Même si Jocelyne Béroard est aujourd’hui une amie, il reste toujours délicat de revisiter une chanson aussi reconnue. Je me suis posé beaucoup de questions : serais-je à la hauteur ? L’artiste apprécierait-elle cette adaptation ? Le fait de proposer une version en créole réunionnais serait-il bien accueilli ?
Mais la passion a largement pris le dessus.
C’est ainsi qu’est née *Niabou Lévé*, qui signifie exactement la même chose que *Ké sa lévé*. Ce qui était intéressant, c’est de constater que nos deux créoles présentent parfois des similitudes, ce qui a facilité certains passages de l’adaptation.
Enfin, il y avait également la question du registre vocal. Habituellement, on me connaît davantage pour des titres festifs et entraînants. Ici, je suis dans quelque chose de beaucoup plus posé, plus intime, où les émotions sont au premier plan.

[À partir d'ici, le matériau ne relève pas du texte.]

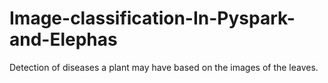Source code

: # Image-classification-In-Pyspark-and-Elephas
Detection of diseases a plant may have based on the images of the leaves.
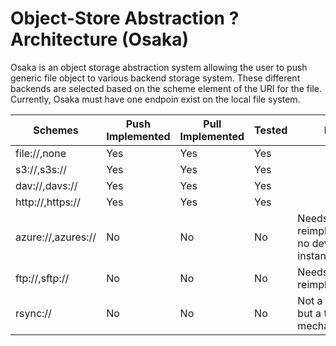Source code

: Object-Store Abstraction ? Architecture (Osaka)
===============================================

Osaka is an object storage abstraction system allowing the user to push generic file object to various backend storage system.  These different backends are selected based on the scheme element of the URI for the file.  Currently, Osaka must have one endpoin exist on the local file system.

| Schemes | Push Implemented | Pull Implemented | Tested | Notes: |
| ------- | ---------------- | ---------------- |--------|---------------------------------|
| file://,none  | Yes | Yes | Yes | |
| s3://,s3s://  | Yes | Yes | Yes | |
| dav://,davs://  | Yes | Yes | Yes | |
| http://,https://| Yes | Yes | Yes | |
| azure://,azures:// | No | No | No | Needs reimplmenetation, no dev azure instance exists |
| ftp://,sftp://  | No | No | No | Needs reimplmentation |
| rsync:// | No | No |No | Not a backend, but a transfer mechanism |


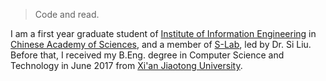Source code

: 

> Code and read.

I am a first year graduate student of [Institute of Information Engineering](http://www.iie.ac.cn) in [Chinese Academy of Sciences](http://www.cas.cn/), and a member of [S-Lab](http://liusi-group.com), led by Dr. Si Liu. Before that, I received my B.Eng. degree in Computer Science and Technology in June 2017 from [Xi'an Jiaotong University](http://www.xjtu.edu.cn).
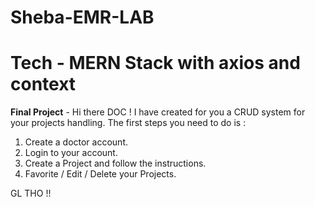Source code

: # Sheba-EMR-LAB
# Tech - **MERN Stack with axios and context**
**Final Project** -
Hi there DOC ! I have created for you a CRUD system for your projects handling.
The first steps you need to do is :

1. Create a doctor account.
2. Login to your account.
3. Create a Project and follow the instructions.
4. Favorite / Edit / Delete your Projects.

GL THO !!

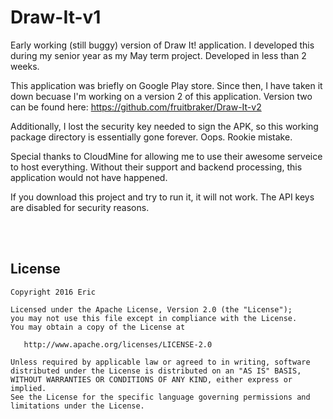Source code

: # Draw-It-v1

Early working (still buggy) version of Draw It! application. I developed this during my senior year as my May term project. Developed in less than 2 weeks.

This application was briefly on Google Play store. Since then, I have taken it down becuase I'm working on a version 2 of this application. Version two can be found here: https://github.com/fruitbraker/Draw-It-v2

Additionally, I lost the security key needed to sign the APK, so this working package directory is essentially gone forever. Oops. Rookie mistake.

Special thanks to CloudMine for allowing me to use their awesome serveice to host everything. Without their support and backend processing, this application would not have happened.


If you download this project and try to run it, it will not work. The API keys are disabled for security reasons.



<br> <br>

License
-------

    Copyright 2016 Eric

    Licensed under the Apache License, Version 2.0 (the "License");
    you may not use this file except in compliance with the License.
    You may obtain a copy of the License at

       http://www.apache.org/licenses/LICENSE-2.0

    Unless required by applicable law or agreed to in writing, software
    distributed under the License is distributed on an "AS IS" BASIS,
    WITHOUT WARRANTIES OR CONDITIONS OF ANY KIND, either express or implied.
    See the License for the specific language governing permissions and
    limitations under the License.
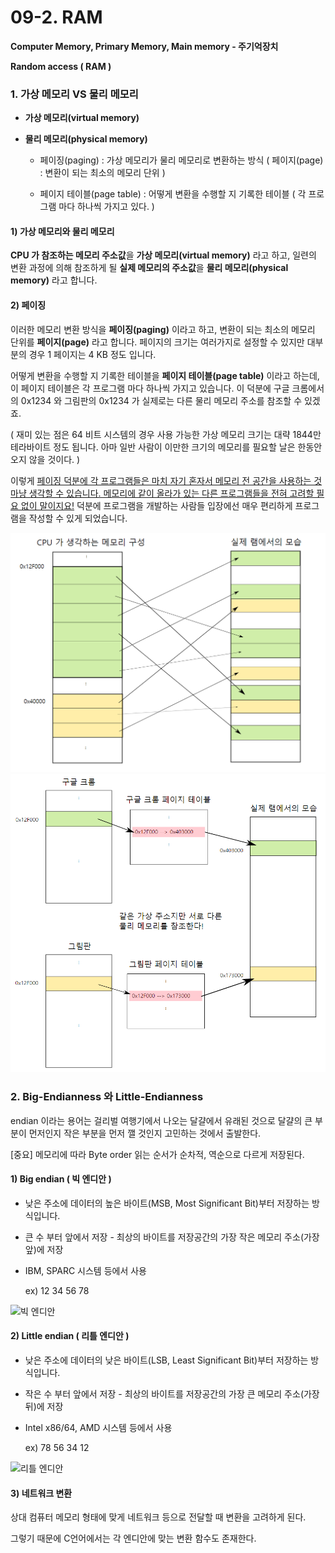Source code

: # 09-2. RAM

**Computer Memory, Primary Memory, Main memory - 주기억장치**

**Random access ( RAM )**



### 1. 가상 메모리 VS 물리 메모리

* **가상 메모리(virtual memory)** 

* **물리 메모리(physical memory)**
  * 페이징(paging) : 가상 메모리가 물리 메모리로 변환하는 방식 
    ( 페이지(page) : 변환이 되는 최소의 메모리 단위 )

  * 페이지 테이블(page table) : 어떻게 변환을 수행할 지 기록한 테이블
    ( 각 프로그램 마다 하나씩 가지고 있다. )




#### 1) 가상 메모리와 물리 메모리

 **CPU 가 참조하는 메모리 주소값**을 **가상 메모리(virtual memory)** 라고 하고, 
일련의 변환 과정에 의해 참조하게 될 **실제 메모리의 주소값**을 **물리 메모리(physical memory)** 라고 합니다.



#### 2) 페이징

이러한 메모리 변환 방식을 **페이징(paging)** 이라고 하고, 변환이 되는 최소의 메모리 단위를 **페이지(page)** 라고 합니다. 페이지의 크기는 여러가지로 설정할 수 있지만 대부분의 경우 1 페이지는 4 KB 정도 입니다.

어떻게 변환을 수행할 지 기록한 테이블을 **페이지 테이블(page table)** 이라고 하는데, 이 페이지 테이블은 각 프로그램 마다 하나씩 가지고 있습니다. 이 덕분에 구글 크롬에서의 0x1234 와 그림판의 0x1234 가 실제로는 다른 물리 메모리 주소를 참조할 수 있겠죠. 

( 재미 있는 점은 64 비트 시스템의 경우 사용 가능한 가상 메모리 크기는 대략 1844만 테라바이트 정도 됩니다. 아마 일반 사람이 이만한 크기의 메모리를 필요할 날은 한동안 오지 않을 것이다. )

이렇게 <u>페이징 덕분에 각 프로그램들은 마치 자기 혼자서 메모리 전 공간을 사용하는 것 마냥 생각할 수 있습니다. 메모리에 같이 올라가 있는 다른 프로그램들을 전혀 고려할 필요 없이 말이지요!</u> 덕분에 프로그램을 개발하는 사람들 입장에선 매우 편리하게 프로그램을 작성할 수 있게 되었습니다.



 <img src="./assets/9.%20%EA%B0%80%EC%83%81%EB%A9%94%EB%AA%A8%EB%A6%AC%EC%99%80%20%EB%AC%BC%EB%A6%AC%EB%A9%94%EB%AA%A8%EB%A6%AC1.png" alt="9. 가상메모리와 물리메모리1" style="zoom:67%;" />





<img src="./assets/9.%20%EA%B0%80%EC%83%81%EB%A9%94%EB%AA%A8%EB%A6%AC%EC%99%80%20%EB%AC%BC%EB%A6%AC%EB%A9%94%EB%AA%A8%EB%A6%AC2.png" alt="9. 가상메모리와 물리메모리2" style="zoom:67%;" />

















### 2. Big-Endianness 와 Little-Endianness

endian 이라는 용어는 걸리벌 여행기에서 나오는 달걀에서 유래된 것으로 달걀의 큰 부분이 먼저인지 작은 부분을 먼저 깰 것인지 고민하는 것에서 출발한다.

[중요] 메모리에 따라 Byte order 읽는 순서가 순차적, 역순으로 다르게 저장된다.



#### 1) Big endian ( 빅 엔디안 )

* 낮은 주소에 데이터의 높은 바이트(MSB, Most Significant Bit)부터 저장하는 방식입니다.

* 큰 수 부터 앞에서 저장 - 최상의 바이트를 저장공간의 가장 작은 메모리 주소(가장 앞)에 저장

* IBM, SPARC 시스템 등에서 사용

  ex) 12 34 56 78

![빅 엔디안](./assets/img_c_byteorder_big_endian.png)



#### 2) Little endian ( 리틀 엔디안 )

* 낮은 주소에 데이터의 낮은 바이트(LSB, Least Significant Bit)부터 저장하는 방식입니다.

* 작은 수 부터 앞에서 저장 - 최상의 바이트를 저장공간의 가장 큰 메모리 주소(가장 뒤)에 저장

* Intel x86/64, AMD 시스템 등에서 사용

  ex) 78 56 34 12 

![리틀 엔디안](./assets/img_c_byteorder_little_endian.png)



#### 3) 네트워크 변환

상대 컴퓨터 메모리 형태에 맞게 네트워크 등으로 전달할 때 변환을 고려하게 된다. 

그렇기 때문에 C언어에서는 각 엔디안에 맞는 변환 함수도 존재한다.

Mon souhait était surtout de ne pas décevoir et de proposer une autre lecture de cette magnifique chanson.
Dans cette version piano-voix très intime, vous dévoilez une émotion et une sensibilité particulières. Était-ce important pour vous de présenter une autre facette de votre univers musical ?
Oui, c’était très important.
Je souhaitais que le public découvre une autre facette de mon univers artistique et de ma sensibilité. Je ne veux pas me limiter à un seul style musical. J’aime explorer d’autres horizons, collaborer avec d’autres artistes et m’ouvrir à de nouveaux univers.
À travers ce projet, il y avait aussi une volonté de rapprocher nos îles. À La Réunion, nous avons beaucoup grandi avec le zouk et les artistes antillais. Je trouvais intéressant de montrer que nous pouvons également nous approprier cette musique avec respect, et pourquoi pas créer davantage de passerelles entre nos cultures.
Je remercie d’ailleurs sincèrement Jocelyne Béroard pour sa confiance. Elle a validé cette adaptation, et son approbation était essentielle pour moi. Comme je l’ai déjà dit, *Ké sa lévé* est un titre emblématique. Mon intention n’a jamais été de le transformer, mais bien de lui rendre hommage.
J’espère que les auditeurs et auditrices de Fréquence FM auront plaisir à découvrir cette version et qu’ils n’hésiteront pas à me faire part de leurs impressions.